Wilson also said the kicking game and his current lack of trust in the punting game was part of the reason the Hoosiers went for it on fourth down on three different occasions.
He did, however, said he feels good about his punt returners in sophomores Shane Wynn and Nick Stoner, and that defensive ends coach Jon Fabris, who handles the punt return team, is impressed by them. They alternated returns during the game.
“They’re both kind of equal,” Wilson said. “Coach Fabris would tell you — and he’s coached punt units for 19 years and three or four times his unit’s been No. 1 in the nation — he tells our team repeatedly, I’ve never had two guys as punt returners faster than these two guys. We work that very, very hard. We work that team significantly. … We made a commitment try to be a good return. Both of those kids are good.”
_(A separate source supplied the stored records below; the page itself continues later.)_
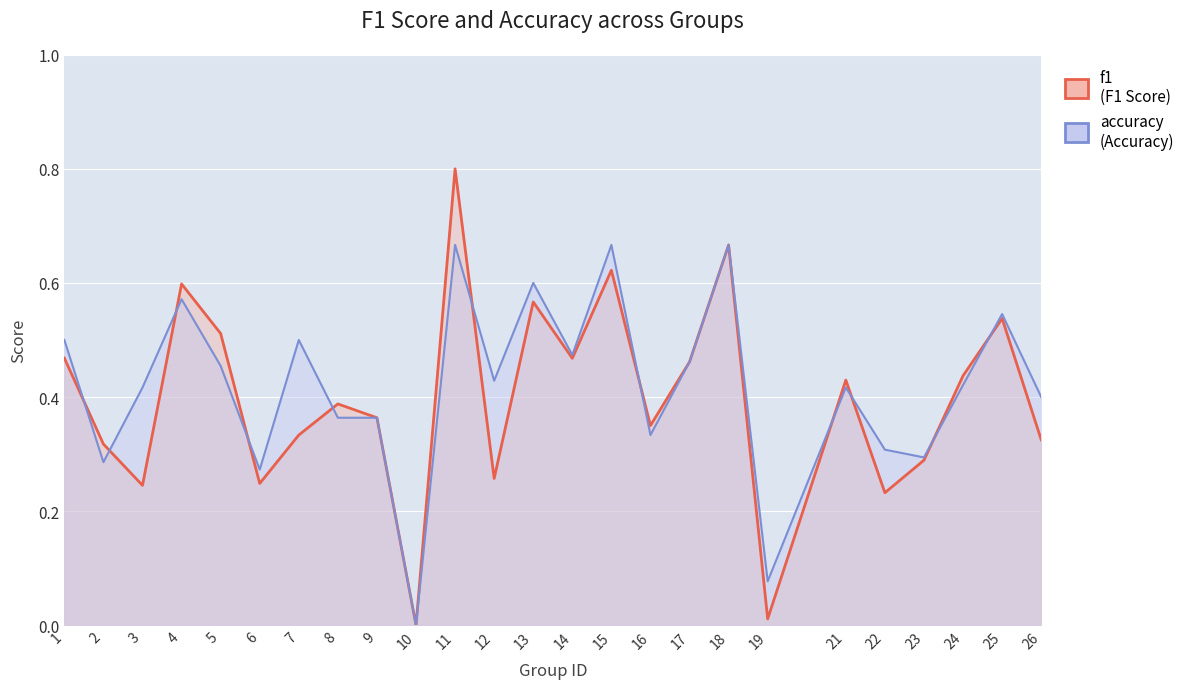

Is it true that f1 equals 0.3 at 4?

False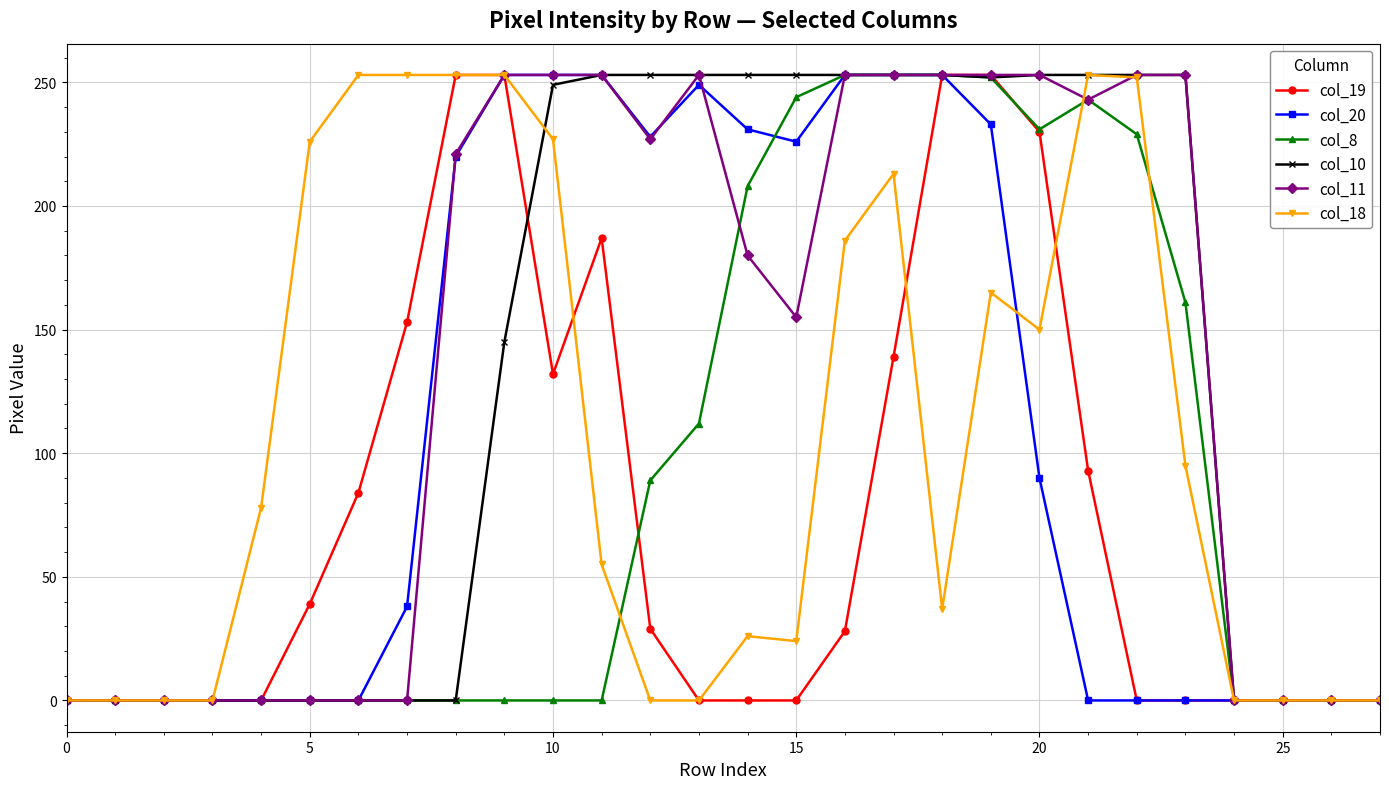

At how many categories does at least one series exceed 135?

19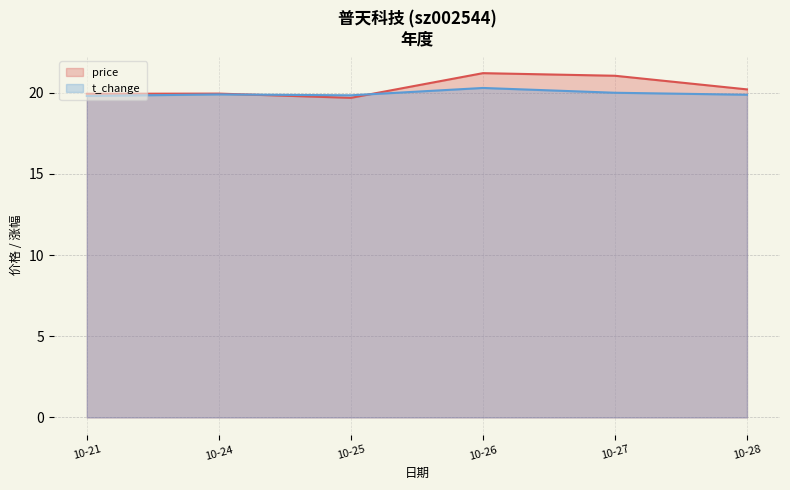

How many lines are shown in the chart?

2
— Wilson said he was pleased with the fan turnout — but jokingly hinted that he wasn’t sure the paid attendance figure of 41,882 was accurate.
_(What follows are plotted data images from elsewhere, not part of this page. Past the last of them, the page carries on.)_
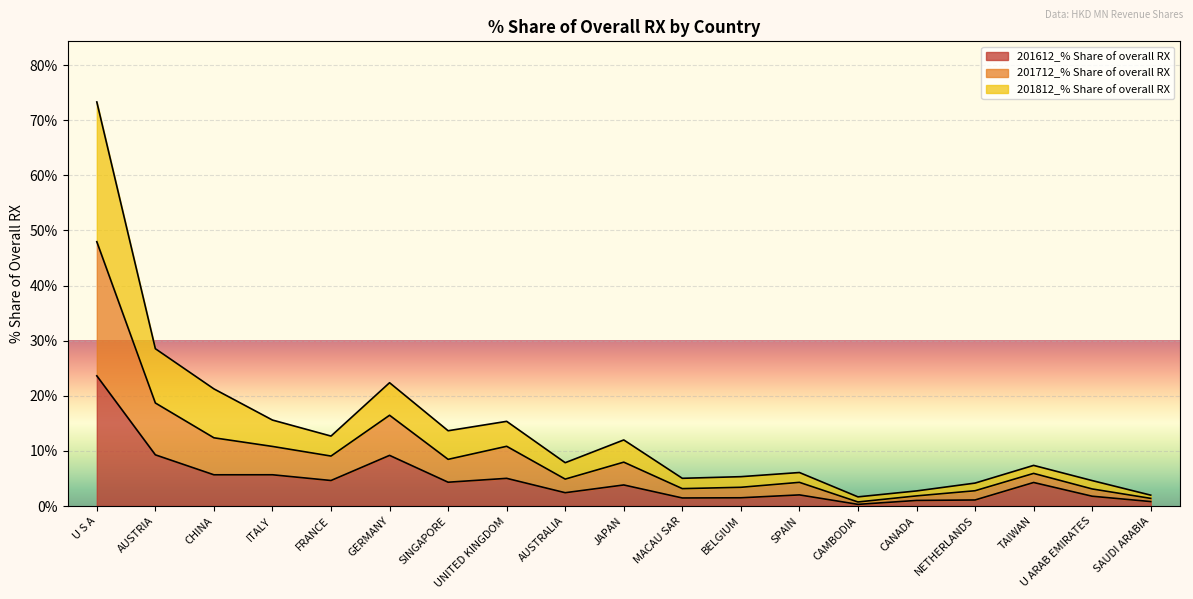

What is the label of the 18th point from the left?

U ARAB EMIRATES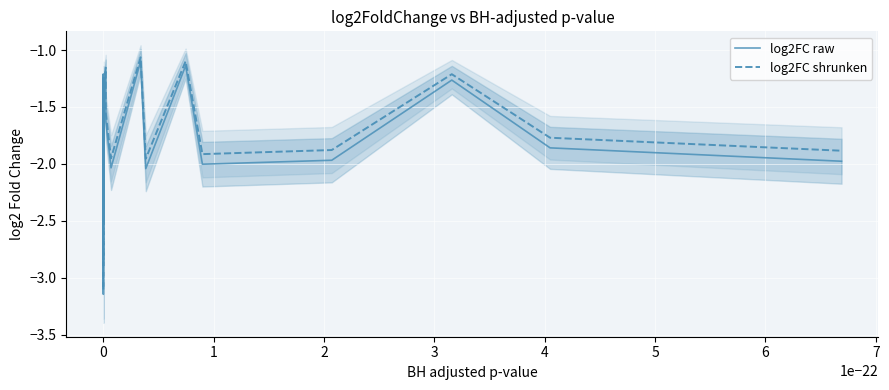

How many lines are shown in the chart?

2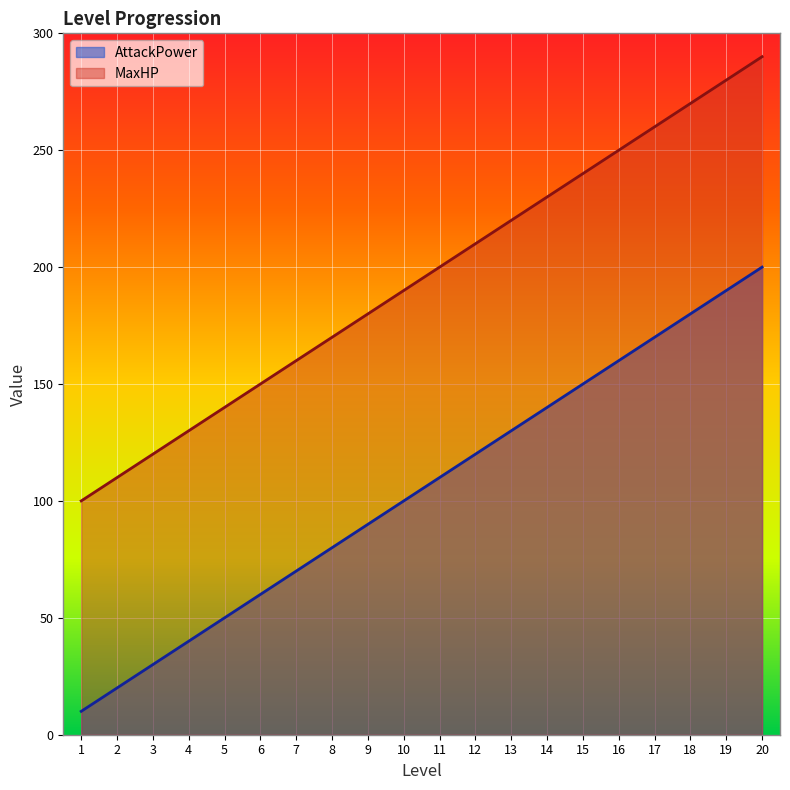

Which series has the widest spread of values?

AttackPower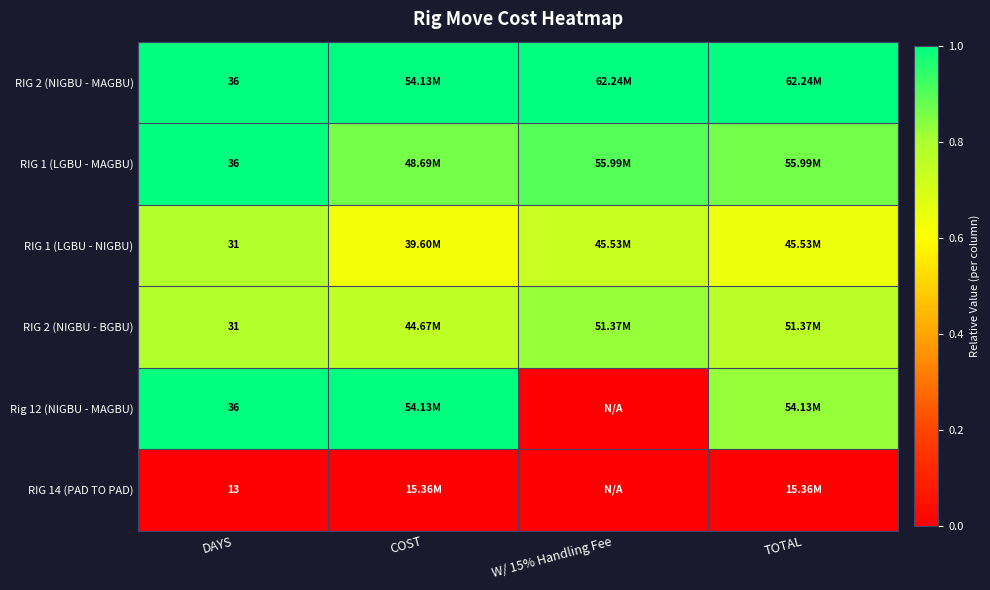

Which label corresponds to the largest value in the chart?

DAYS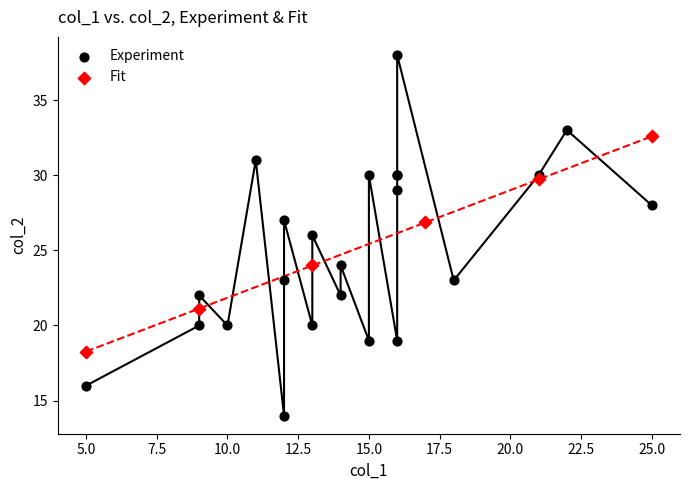

Which series contains the lowest Y value?

Experiment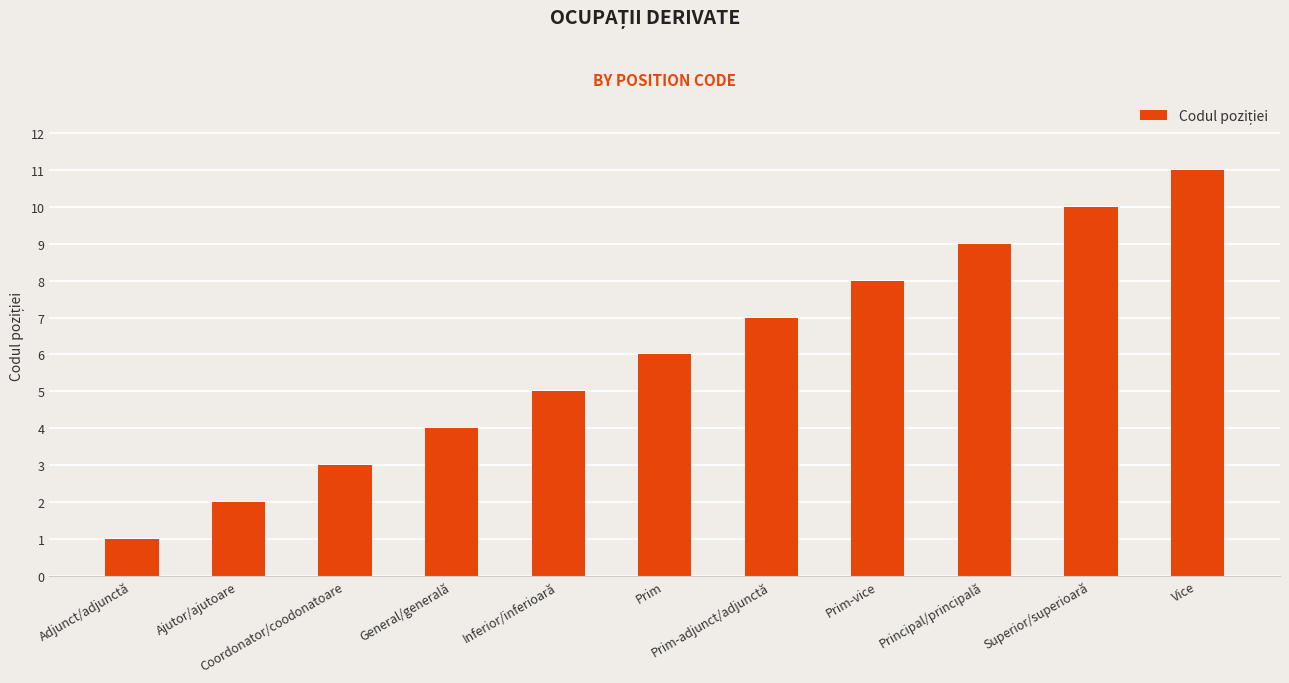

What is the smallest value displayed?

1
“I think everybody around here — it’s always the sky’s falling around here — and everybody thought there might be rain,” Wilson said. “We had (41,000) there, on paper it said. We’ve got some very skinny fans. They’re very slight in nature. But as we continue to play, we’re gonna get better every week. We’re gonna have a solid year. We’re gonna have a winning football program. We have phenomenal fans, and they’ll be there. I have no issue with the fans.”
— Wilson said he was mostly pleased with the defense. The Hoosiers gave up seven big plays that totaled 189 yards, but pointed out that Indiana State was at no point in the redshirt. That’s sort of a technicality because ISU fullback Austen Wozniak caught a 23-yard touchdown pass on 4th-and-1 that was just three yards outside of said red zone. Still, he was pleased with the Hoosiers’ ability to finish drives.
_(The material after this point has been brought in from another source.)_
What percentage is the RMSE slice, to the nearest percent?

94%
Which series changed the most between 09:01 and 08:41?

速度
“There was some mis-communication,” Wilson said. “Mis-alignment. There were 11 missed tackles. Some missed tackles let their nice running back get out. They worked us right before the first half on a nice little drive, but they didn’t get it to the red zone. We were 0-for-0 on red zone opportunities. We created two turnovers down the stretch. Won the turnover ratio. We talked a lot about being a better third-down defense. We were 3 of 12 on third down. If you count the fourth down, we’re 4-of-15, so 11 times we got the stops. … It needs to be better, but I thought the defense won the game.”
— Wilson was asked about freshman tailback Tevin Coleman and why he didn’t play much in the second half.
“Tevin I thought did well,” Wilson said. “He didn’t have a particularly astute Thursday practice, and I was concerned with his ability to be ready at game time. He was a little antsy on Thursday, so we didn’t jog him out there first. … He did show a lot of burst. Did do well. He took one good hit on the shoulder, just felt a little bruised. Came out, he practiced today, no issues, but I think when you’re playing in college, it’s a bigger guy hitting you. Some of those high school guys are used to being the biggest player on the field. He got a little college hit, didn’t know how to be a college football player yet. He’s not injured, but got a little dinged up, so we kinda went with the other two guys.”